» The request:
State how many lines of the rows below contain the string "bits", giving only the number.

----- Record set -----

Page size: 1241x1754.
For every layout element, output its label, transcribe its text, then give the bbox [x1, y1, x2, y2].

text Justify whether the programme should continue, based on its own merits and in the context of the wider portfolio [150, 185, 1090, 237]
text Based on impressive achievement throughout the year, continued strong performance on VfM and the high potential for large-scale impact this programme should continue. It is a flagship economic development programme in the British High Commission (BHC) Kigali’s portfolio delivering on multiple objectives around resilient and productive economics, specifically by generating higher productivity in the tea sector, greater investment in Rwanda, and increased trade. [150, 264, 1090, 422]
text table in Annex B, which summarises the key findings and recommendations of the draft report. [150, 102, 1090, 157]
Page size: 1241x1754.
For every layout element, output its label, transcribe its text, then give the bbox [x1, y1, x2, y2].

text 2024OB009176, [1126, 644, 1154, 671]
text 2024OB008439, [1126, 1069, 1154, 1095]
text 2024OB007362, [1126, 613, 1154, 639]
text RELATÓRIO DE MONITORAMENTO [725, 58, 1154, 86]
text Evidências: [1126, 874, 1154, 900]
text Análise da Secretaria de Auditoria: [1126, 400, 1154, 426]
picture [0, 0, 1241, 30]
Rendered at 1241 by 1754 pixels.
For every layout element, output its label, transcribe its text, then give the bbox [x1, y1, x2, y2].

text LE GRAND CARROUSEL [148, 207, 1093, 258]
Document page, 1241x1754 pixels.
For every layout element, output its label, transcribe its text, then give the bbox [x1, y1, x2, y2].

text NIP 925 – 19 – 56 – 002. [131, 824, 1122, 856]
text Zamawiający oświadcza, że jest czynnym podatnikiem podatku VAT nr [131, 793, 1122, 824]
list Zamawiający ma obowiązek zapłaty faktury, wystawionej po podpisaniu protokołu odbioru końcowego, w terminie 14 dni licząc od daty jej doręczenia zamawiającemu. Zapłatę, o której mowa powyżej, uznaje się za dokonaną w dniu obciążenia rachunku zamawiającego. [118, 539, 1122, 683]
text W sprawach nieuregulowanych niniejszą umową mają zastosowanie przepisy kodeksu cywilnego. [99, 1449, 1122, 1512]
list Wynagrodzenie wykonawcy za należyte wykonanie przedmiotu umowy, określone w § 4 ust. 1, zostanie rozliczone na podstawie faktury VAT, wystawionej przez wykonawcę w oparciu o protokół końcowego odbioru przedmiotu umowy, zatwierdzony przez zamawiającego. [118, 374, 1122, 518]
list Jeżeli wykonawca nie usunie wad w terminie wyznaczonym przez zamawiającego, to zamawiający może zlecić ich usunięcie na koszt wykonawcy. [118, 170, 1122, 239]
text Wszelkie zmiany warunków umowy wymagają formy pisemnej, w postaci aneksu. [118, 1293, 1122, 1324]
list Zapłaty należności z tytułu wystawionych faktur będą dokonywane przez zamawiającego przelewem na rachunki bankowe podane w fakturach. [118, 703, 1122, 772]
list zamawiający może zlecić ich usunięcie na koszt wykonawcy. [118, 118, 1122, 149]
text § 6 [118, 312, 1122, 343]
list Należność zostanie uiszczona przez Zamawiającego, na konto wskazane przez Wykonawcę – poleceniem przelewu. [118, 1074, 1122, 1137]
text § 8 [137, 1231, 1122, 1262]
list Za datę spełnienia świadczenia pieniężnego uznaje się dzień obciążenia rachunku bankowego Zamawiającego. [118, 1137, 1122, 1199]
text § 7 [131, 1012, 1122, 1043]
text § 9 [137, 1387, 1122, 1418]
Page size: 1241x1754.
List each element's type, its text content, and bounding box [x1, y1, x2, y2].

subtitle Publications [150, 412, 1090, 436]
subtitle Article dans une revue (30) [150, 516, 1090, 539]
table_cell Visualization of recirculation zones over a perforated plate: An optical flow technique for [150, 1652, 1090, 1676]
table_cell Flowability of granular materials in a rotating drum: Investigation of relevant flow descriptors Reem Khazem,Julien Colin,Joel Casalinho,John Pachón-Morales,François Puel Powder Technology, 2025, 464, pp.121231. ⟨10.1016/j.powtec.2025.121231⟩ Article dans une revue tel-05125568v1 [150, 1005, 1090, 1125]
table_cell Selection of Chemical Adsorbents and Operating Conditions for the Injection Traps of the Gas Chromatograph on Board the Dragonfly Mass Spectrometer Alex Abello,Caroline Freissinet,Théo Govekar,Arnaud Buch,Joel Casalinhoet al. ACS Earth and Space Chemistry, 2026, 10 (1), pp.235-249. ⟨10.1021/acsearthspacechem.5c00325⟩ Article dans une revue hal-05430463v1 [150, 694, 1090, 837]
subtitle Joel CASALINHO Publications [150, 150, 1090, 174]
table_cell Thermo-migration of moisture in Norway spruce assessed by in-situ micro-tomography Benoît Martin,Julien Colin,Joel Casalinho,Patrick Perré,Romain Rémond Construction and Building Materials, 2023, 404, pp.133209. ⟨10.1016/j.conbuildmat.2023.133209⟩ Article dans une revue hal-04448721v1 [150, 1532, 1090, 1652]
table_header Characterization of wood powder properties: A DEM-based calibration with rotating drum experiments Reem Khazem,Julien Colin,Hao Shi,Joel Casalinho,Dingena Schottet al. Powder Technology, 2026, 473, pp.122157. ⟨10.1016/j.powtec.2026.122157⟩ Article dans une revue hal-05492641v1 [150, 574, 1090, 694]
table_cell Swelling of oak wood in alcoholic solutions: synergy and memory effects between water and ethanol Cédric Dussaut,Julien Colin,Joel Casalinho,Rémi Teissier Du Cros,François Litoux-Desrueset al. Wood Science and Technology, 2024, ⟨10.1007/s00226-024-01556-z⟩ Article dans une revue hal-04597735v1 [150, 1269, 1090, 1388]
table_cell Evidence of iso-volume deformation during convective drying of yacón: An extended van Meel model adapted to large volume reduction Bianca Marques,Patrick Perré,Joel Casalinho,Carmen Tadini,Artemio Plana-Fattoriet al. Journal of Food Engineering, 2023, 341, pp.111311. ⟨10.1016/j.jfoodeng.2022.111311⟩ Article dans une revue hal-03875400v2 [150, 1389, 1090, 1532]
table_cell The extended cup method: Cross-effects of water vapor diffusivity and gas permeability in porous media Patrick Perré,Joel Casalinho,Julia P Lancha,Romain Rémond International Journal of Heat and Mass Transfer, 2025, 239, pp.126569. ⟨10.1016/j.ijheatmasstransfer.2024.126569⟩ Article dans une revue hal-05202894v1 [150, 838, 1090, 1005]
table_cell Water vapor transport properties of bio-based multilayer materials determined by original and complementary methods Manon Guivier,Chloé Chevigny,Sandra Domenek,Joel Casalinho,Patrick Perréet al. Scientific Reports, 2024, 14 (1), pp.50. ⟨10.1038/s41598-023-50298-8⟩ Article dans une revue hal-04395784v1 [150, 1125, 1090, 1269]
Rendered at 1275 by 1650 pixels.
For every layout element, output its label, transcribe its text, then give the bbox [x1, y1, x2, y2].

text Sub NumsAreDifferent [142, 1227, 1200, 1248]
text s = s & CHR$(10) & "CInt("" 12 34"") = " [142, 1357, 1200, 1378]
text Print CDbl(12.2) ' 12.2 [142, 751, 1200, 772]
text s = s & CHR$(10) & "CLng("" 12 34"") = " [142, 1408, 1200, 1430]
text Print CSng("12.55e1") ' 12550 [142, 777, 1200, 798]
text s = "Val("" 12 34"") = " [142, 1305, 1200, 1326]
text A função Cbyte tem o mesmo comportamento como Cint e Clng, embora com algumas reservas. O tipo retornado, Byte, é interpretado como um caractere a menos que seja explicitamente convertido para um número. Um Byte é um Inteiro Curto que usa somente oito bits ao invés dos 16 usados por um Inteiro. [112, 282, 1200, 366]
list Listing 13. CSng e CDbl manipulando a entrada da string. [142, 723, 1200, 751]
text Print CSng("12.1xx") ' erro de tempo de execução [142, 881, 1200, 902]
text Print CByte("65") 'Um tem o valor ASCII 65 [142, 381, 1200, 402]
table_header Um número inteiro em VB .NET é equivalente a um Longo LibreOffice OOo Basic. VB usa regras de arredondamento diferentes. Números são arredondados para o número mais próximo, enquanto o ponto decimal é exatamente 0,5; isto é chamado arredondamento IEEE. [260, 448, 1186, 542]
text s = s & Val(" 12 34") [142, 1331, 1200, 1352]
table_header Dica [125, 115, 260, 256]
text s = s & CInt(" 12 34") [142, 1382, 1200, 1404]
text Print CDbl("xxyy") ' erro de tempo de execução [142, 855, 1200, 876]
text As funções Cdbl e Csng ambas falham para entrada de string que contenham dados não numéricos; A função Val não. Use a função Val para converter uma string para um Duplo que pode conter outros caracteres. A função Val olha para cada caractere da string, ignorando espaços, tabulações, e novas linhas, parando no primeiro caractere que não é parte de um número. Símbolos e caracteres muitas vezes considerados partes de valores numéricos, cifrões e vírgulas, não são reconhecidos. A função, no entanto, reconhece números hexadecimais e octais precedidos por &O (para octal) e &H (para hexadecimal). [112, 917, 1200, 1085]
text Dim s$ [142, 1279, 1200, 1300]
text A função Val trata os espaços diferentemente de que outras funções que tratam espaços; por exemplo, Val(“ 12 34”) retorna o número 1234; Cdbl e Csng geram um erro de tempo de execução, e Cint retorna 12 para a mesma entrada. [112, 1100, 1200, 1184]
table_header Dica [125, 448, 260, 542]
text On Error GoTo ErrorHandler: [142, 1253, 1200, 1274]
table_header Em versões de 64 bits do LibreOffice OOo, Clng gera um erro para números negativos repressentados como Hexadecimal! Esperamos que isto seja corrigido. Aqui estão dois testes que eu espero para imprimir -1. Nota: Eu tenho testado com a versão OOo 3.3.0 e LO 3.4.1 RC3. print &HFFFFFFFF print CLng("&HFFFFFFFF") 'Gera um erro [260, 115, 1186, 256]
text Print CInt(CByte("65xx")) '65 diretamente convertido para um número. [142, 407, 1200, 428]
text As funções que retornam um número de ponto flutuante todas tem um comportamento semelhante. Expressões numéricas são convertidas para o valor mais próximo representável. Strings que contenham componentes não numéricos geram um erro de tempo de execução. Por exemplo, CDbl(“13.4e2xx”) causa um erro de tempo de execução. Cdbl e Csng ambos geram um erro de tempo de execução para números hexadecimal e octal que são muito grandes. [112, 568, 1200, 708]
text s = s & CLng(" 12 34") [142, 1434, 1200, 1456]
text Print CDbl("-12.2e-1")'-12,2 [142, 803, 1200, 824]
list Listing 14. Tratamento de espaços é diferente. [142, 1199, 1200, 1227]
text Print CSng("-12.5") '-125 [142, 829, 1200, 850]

-----

» Answer to the exercise:
2